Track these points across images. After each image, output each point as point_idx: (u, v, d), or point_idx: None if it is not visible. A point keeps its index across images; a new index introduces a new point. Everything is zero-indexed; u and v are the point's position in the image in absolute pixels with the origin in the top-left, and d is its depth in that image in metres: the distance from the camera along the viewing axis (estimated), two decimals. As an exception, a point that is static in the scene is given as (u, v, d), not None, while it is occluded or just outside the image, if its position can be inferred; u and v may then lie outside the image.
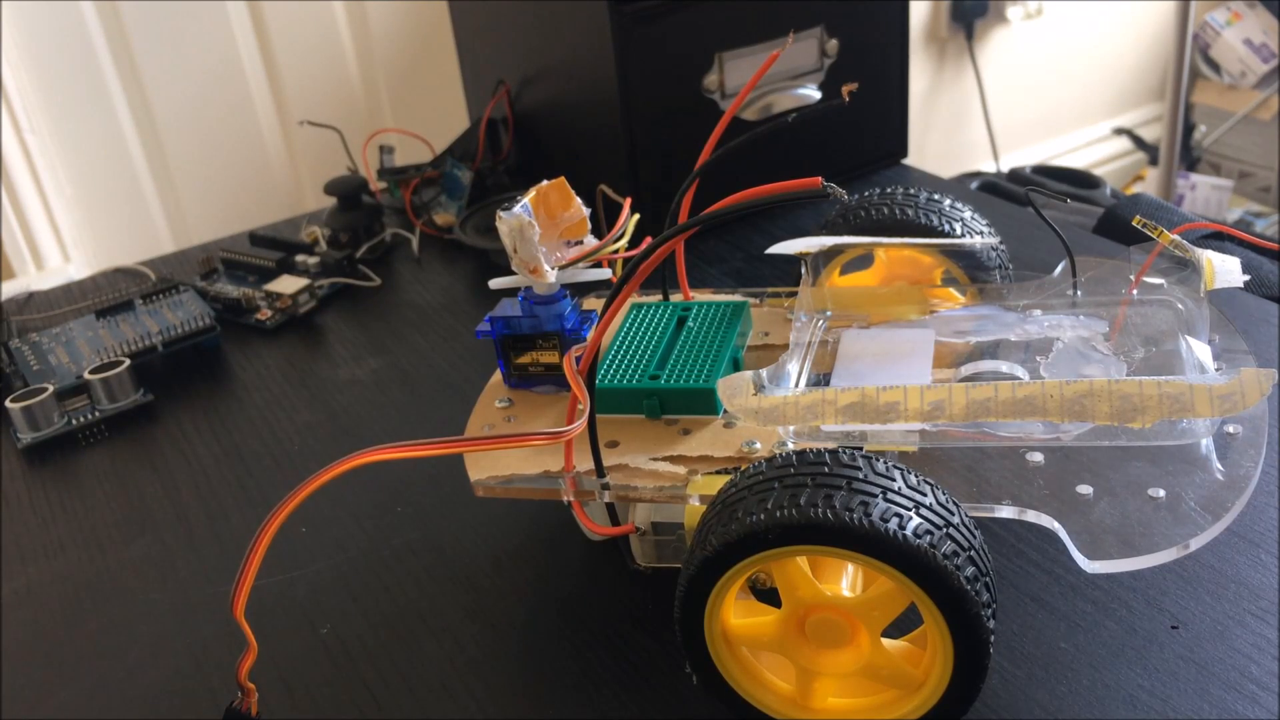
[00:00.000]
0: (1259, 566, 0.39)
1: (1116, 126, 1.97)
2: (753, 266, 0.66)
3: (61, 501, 0.52)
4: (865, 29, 0.71)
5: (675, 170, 0.66)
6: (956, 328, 0.42)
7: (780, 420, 0.35)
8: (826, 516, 0.29)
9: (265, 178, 1.18)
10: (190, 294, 0.67)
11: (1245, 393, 0.31)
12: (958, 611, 0.29)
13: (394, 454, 0.27)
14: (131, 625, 0.44)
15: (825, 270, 0.47)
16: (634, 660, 0.39)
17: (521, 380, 0.44)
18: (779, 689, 0.34)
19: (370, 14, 1.16)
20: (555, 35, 0.71)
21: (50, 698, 0.41)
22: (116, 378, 0.58)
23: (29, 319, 0.70)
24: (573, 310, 0.43)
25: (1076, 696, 0.35)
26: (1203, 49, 1.88)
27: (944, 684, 0.31)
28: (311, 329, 0.66)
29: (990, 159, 1.80)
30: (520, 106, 0.78)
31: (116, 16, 1.05)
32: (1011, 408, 0.33)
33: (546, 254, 0.40)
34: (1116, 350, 0.39)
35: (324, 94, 1.17)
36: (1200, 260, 0.39)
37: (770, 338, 0.45)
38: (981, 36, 1.73)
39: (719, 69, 0.67)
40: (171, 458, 0.54)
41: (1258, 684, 0.35)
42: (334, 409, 0.57)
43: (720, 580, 0.31)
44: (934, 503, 0.30)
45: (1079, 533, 0.33)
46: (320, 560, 0.46)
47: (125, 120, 1.09)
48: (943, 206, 0.47)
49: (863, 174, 0.76)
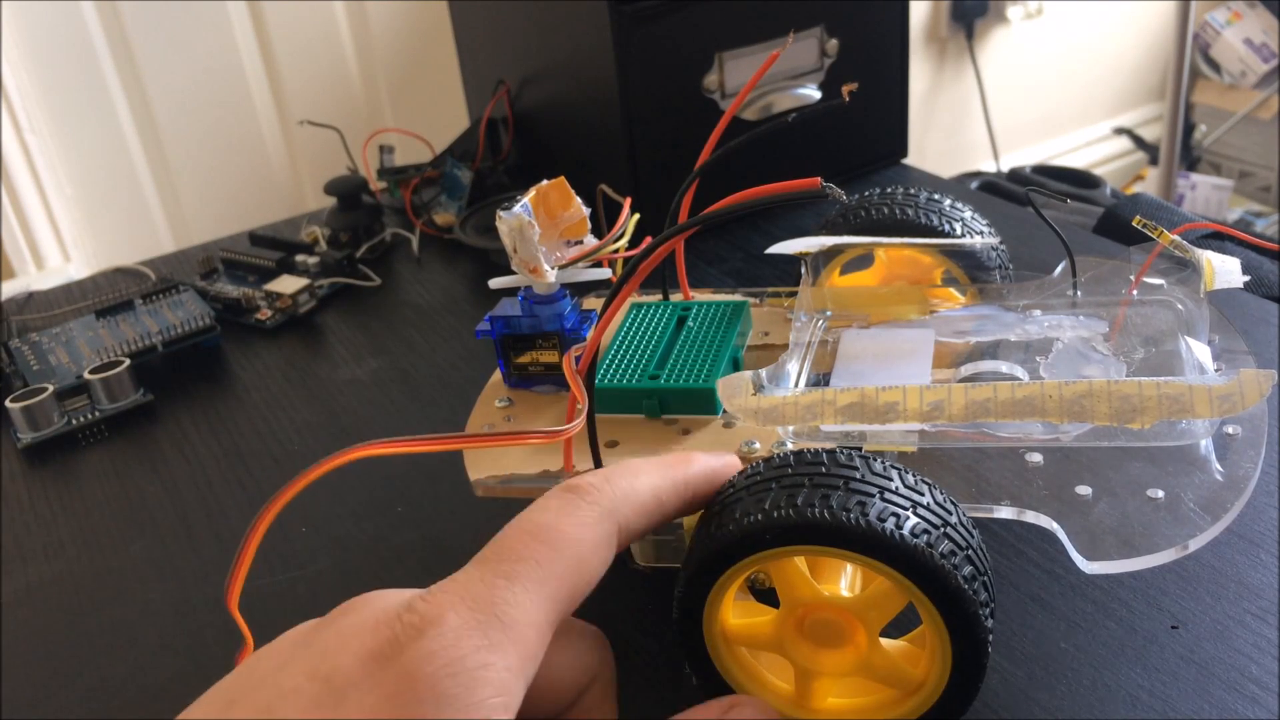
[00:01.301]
0: (1259, 566, 0.39)
1: (1116, 126, 1.97)
2: (752, 266, 0.66)
3: (61, 501, 0.52)
4: (865, 29, 0.71)
5: (675, 170, 0.66)
6: (956, 328, 0.42)
7: (780, 420, 0.35)
8: (823, 516, 0.29)
9: (265, 178, 1.18)
10: (190, 294, 0.67)
11: (1245, 393, 0.31)
12: (956, 611, 0.29)
13: (390, 449, 0.27)
14: (131, 625, 0.44)
15: (825, 270, 0.47)
16: (633, 660, 0.39)
17: (521, 380, 0.44)
18: (777, 689, 0.34)
19: (370, 14, 1.16)
20: (555, 35, 0.71)
21: (50, 698, 0.41)
22: (116, 378, 0.58)
23: (29, 319, 0.70)
24: (572, 310, 0.43)
25: (1076, 696, 0.35)
26: (1203, 49, 1.88)
27: (942, 684, 0.31)
28: (311, 329, 0.66)
29: (990, 159, 1.80)
30: (520, 106, 0.78)
31: (116, 16, 1.05)
32: (1011, 408, 0.33)
33: (546, 254, 0.40)
34: (1116, 351, 0.39)
35: (324, 94, 1.18)
36: (1200, 260, 0.39)
37: (770, 337, 0.45)
38: (981, 36, 1.74)
39: (719, 69, 0.67)
40: (171, 458, 0.54)
41: (1258, 684, 0.35)
42: (334, 409, 0.57)
43: (718, 580, 0.31)
44: (931, 502, 0.30)
45: (1078, 533, 0.33)
46: (320, 560, 0.46)
47: (125, 120, 1.09)
48: (943, 206, 0.47)
49: (863, 174, 0.76)
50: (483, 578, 0.25)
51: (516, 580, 0.25)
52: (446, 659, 0.23)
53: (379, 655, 0.23)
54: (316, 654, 0.24)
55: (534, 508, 0.27)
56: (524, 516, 0.27)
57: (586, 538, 0.26)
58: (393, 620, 0.24)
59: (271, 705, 0.23)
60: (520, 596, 0.25)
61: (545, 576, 0.25)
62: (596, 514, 0.27)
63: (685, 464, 0.31)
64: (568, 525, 0.26)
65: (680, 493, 0.30)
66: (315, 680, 0.23)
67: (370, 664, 0.23)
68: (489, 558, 0.25)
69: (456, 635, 0.23)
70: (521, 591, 0.25)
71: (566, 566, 0.26)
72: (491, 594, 0.24)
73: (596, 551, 0.27)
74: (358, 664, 0.23)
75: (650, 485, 0.29)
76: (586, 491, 0.27)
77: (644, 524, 0.29)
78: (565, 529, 0.26)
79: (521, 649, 0.24)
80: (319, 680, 0.23)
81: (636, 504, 0.28)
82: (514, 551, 0.25)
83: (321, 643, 0.24)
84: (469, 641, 0.23)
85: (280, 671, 0.24)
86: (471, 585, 0.24)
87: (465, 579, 0.25)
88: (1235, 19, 1.85)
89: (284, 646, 0.25)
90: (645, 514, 0.28)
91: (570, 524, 0.26)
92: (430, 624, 0.23)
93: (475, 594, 0.24)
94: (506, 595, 0.24)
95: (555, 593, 0.25)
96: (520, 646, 0.24)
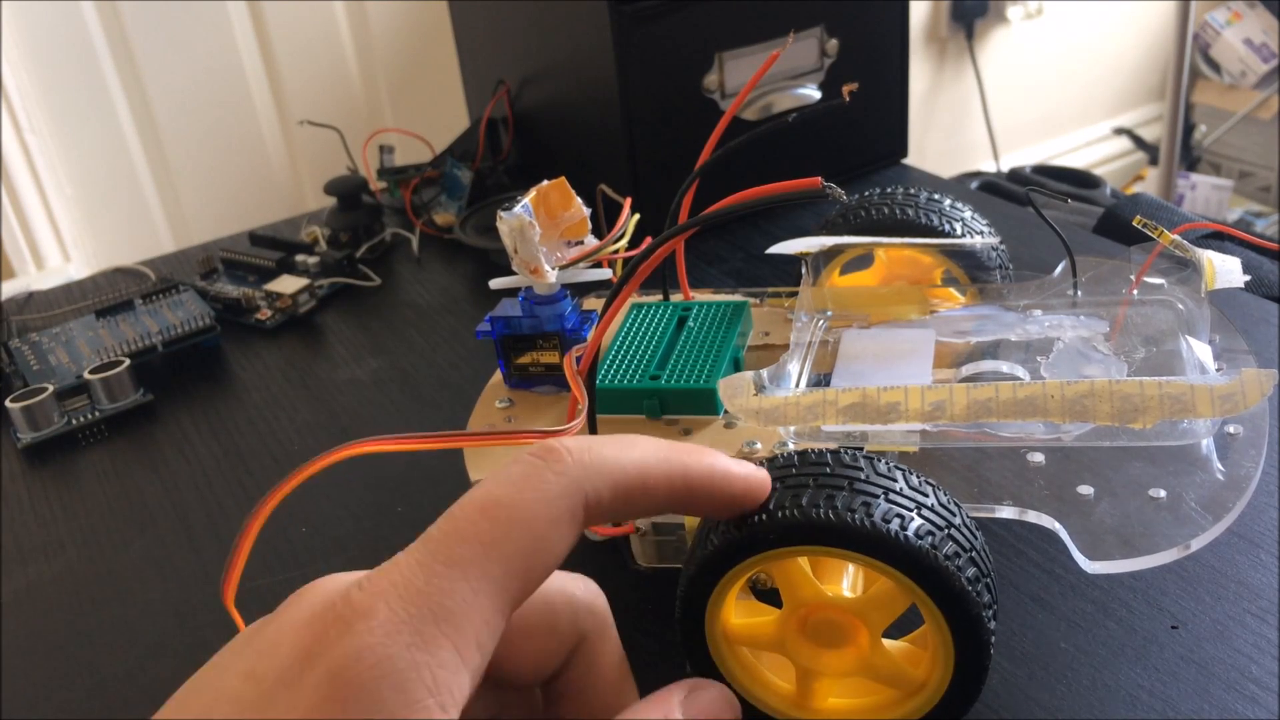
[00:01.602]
0: (1259, 566, 0.39)
1: (1116, 126, 1.97)
2: (753, 266, 0.66)
3: (61, 501, 0.52)
4: (865, 29, 0.71)
5: (675, 170, 0.66)
6: (957, 328, 0.42)
7: (781, 420, 0.35)
8: (828, 517, 0.29)
9: (265, 178, 1.18)
10: (190, 294, 0.67)
11: (1246, 393, 0.31)
12: (959, 613, 0.29)
13: (385, 446, 0.26)
14: (131, 625, 0.44)
15: (825, 270, 0.47)
16: (634, 660, 0.39)
17: (522, 380, 0.44)
18: (779, 689, 0.34)
19: (370, 14, 1.16)
20: (555, 35, 0.71)
21: (50, 698, 0.41)
22: (116, 378, 0.58)
23: (29, 319, 0.70)
24: (573, 310, 0.43)
25: (1076, 696, 0.35)
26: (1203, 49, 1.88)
27: (944, 685, 0.31)
28: (311, 329, 0.66)
29: (990, 159, 1.80)
30: (520, 106, 0.78)
31: (116, 16, 1.05)
32: (1013, 408, 0.33)
33: (547, 254, 0.40)
34: (1117, 350, 0.39)
35: (324, 94, 1.18)
36: (1201, 260, 0.39)
37: (771, 338, 0.45)
38: (981, 36, 1.74)
39: (719, 69, 0.67)
40: (171, 458, 0.54)
41: (1258, 684, 0.35)
42: (334, 409, 0.57)
43: (721, 580, 0.31)
44: (936, 504, 0.30)
45: (1080, 533, 0.33)
46: (320, 560, 0.46)
47: (125, 120, 1.09)
48: (943, 206, 0.47)
49: (863, 174, 0.76)
50: (422, 563, 0.22)
51: (457, 566, 0.22)
52: (374, 659, 0.21)
53: (308, 653, 0.21)
54: (254, 652, 0.23)
55: (494, 475, 0.24)
56: (480, 486, 0.24)
57: (542, 514, 0.24)
58: (324, 612, 0.22)
59: (209, 707, 0.22)
60: (460, 585, 0.22)
61: (492, 560, 0.23)
62: (561, 486, 0.24)
63: (694, 455, 0.27)
64: (525, 499, 0.23)
65: (674, 482, 0.26)
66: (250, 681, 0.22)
67: (301, 662, 0.21)
68: (434, 536, 0.23)
69: (385, 632, 0.21)
70: (461, 579, 0.22)
71: (518, 548, 0.23)
72: (429, 584, 0.22)
73: (555, 528, 0.24)
74: (288, 662, 0.22)
75: (638, 461, 0.25)
76: (556, 459, 0.24)
77: (621, 503, 0.25)
78: (521, 504, 0.23)
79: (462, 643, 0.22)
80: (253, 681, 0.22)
81: (612, 478, 0.25)
82: (460, 531, 0.23)
83: (261, 639, 0.23)
84: (398, 639, 0.21)
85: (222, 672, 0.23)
86: (410, 572, 0.22)
87: (405, 563, 0.22)
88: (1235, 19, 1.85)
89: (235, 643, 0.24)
90: (622, 492, 0.25)
91: (528, 498, 0.24)
92: (359, 617, 0.21)
93: (411, 583, 0.22)
94: (445, 585, 0.22)
95: (504, 578, 0.23)
96: (460, 640, 0.22)
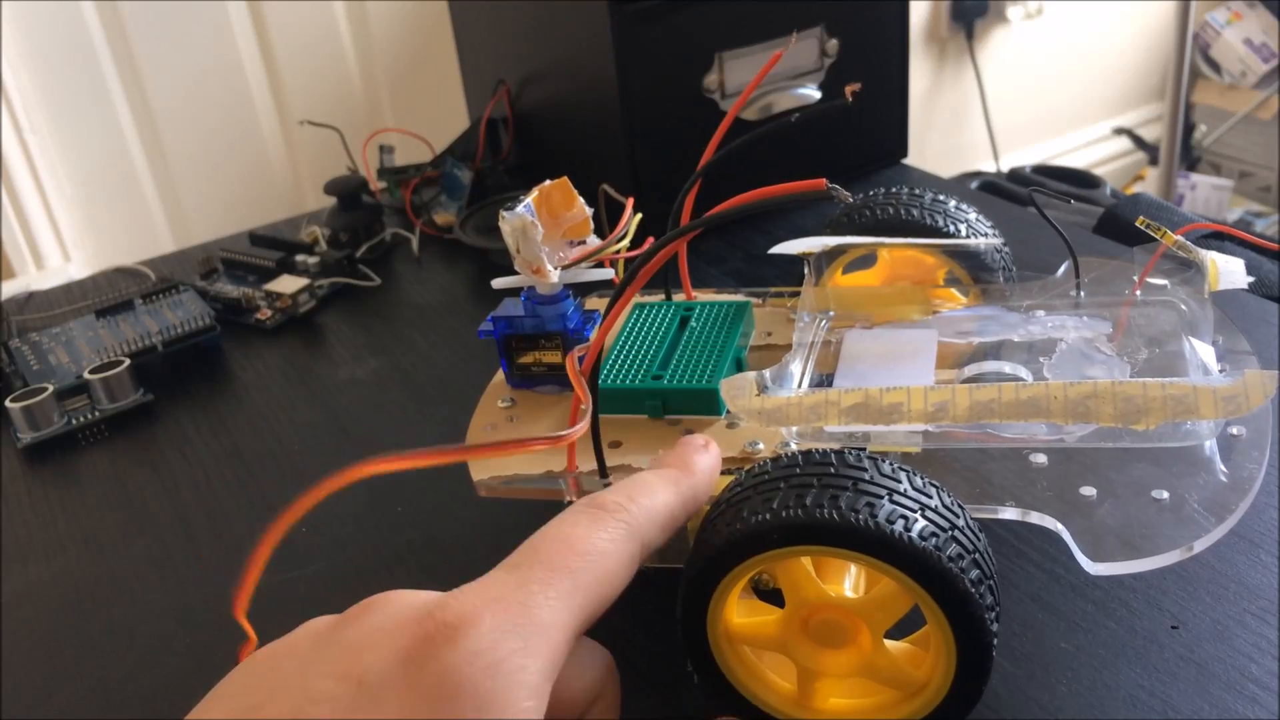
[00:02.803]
0: (1259, 566, 0.39)
1: (1116, 126, 1.97)
2: (755, 266, 0.66)
3: (61, 501, 0.52)
4: (865, 29, 0.71)
5: (675, 170, 0.66)
6: (959, 328, 0.42)
7: (784, 421, 0.35)
8: (832, 517, 0.29)
9: (265, 178, 1.18)
10: (190, 294, 0.67)
11: (1249, 394, 0.31)
12: (962, 614, 0.29)
13: (394, 465, 0.26)
14: (131, 625, 0.44)
15: (828, 270, 0.47)
16: (635, 660, 0.39)
17: (524, 380, 0.44)
18: (781, 689, 0.34)
19: (370, 14, 1.16)
20: (555, 35, 0.71)
21: (50, 698, 0.41)
22: (116, 377, 0.58)
23: (29, 319, 0.70)
24: (575, 310, 0.43)
25: (1076, 696, 0.35)
26: (1203, 49, 1.88)
27: (946, 686, 0.31)
28: (311, 329, 0.66)
29: (990, 159, 1.80)
30: (520, 106, 0.78)
31: (116, 16, 1.05)
32: (1015, 409, 0.33)
33: (549, 254, 0.40)
34: (1120, 351, 0.39)
35: (324, 94, 1.17)
36: (1204, 261, 0.39)
37: (773, 338, 0.45)
38: (981, 36, 1.74)
39: (719, 69, 0.67)
40: (171, 458, 0.54)
41: (1258, 684, 0.35)
42: (334, 409, 0.57)
43: (723, 580, 0.31)
44: (939, 505, 0.30)
45: (1082, 534, 0.33)
46: (320, 560, 0.46)
47: (125, 120, 1.09)
48: (948, 207, 0.47)
49: (863, 174, 0.76)
50: (518, 582, 0.25)
51: (550, 586, 0.25)
52: (487, 661, 0.23)
53: (413, 656, 0.23)
54: (345, 654, 0.24)
55: (564, 520, 0.28)
56: (555, 527, 0.27)
57: (615, 553, 0.27)
58: (423, 619, 0.24)
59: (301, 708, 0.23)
60: (553, 603, 0.25)
61: (575, 586, 0.26)
62: (624, 532, 0.28)
63: (689, 473, 0.31)
64: (599, 540, 0.27)
65: (689, 506, 0.31)
66: (347, 682, 0.23)
67: (406, 664, 0.23)
68: (521, 563, 0.26)
69: (495, 637, 0.23)
70: (555, 597, 0.25)
71: (595, 578, 0.26)
72: (527, 598, 0.25)
73: (622, 568, 0.27)
74: (391, 664, 0.23)
75: (666, 503, 0.30)
76: (614, 510, 0.28)
77: (663, 541, 0.30)
78: (598, 544, 0.27)
79: (551, 654, 0.24)
80: (351, 682, 0.23)
81: (658, 523, 0.29)
82: (548, 559, 0.26)
83: (347, 642, 0.24)
84: (507, 644, 0.23)
85: (307, 672, 0.24)
86: (505, 588, 0.25)
87: (497, 582, 0.25)
88: (1235, 19, 1.85)
89: (303, 645, 0.25)
90: (665, 532, 0.29)
91: (601, 539, 0.27)
92: (468, 624, 0.24)
93: (510, 597, 0.25)
94: (540, 601, 0.25)
95: (583, 603, 0.26)
96: (550, 651, 0.24)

____

→ **What is required**
Out of the listing above, reproduce exactly the lines from the one with "69: (456, 635, 0.23)" up to and including the one with "96: (520, 646, 0.24)".

→ **Output for this task**
69: (456, 635, 0.23)
70: (521, 591, 0.25)
71: (566, 566, 0.26)
72: (491, 594, 0.24)
73: (596, 551, 0.27)
74: (358, 664, 0.23)
75: (650, 485, 0.29)
76: (586, 491, 0.27)
77: (644, 524, 0.29)
78: (565, 529, 0.26)
79: (521, 649, 0.24)
80: (319, 680, 0.23)
81: (636, 504, 0.28)
82: (514, 551, 0.25)
83: (321, 643, 0.24)
84: (469, 641, 0.23)
85: (280, 671, 0.24)
86: (471, 585, 0.24)
87: (465, 579, 0.25)
88: (1235, 19, 1.85)
89: (284, 646, 0.25)
90: (645, 514, 0.28)
91: (570, 524, 0.26)
92: (430, 624, 0.23)
93: (475, 594, 0.24)
94: (506, 595, 0.24)
95: (555, 593, 0.25)
96: (520, 646, 0.24)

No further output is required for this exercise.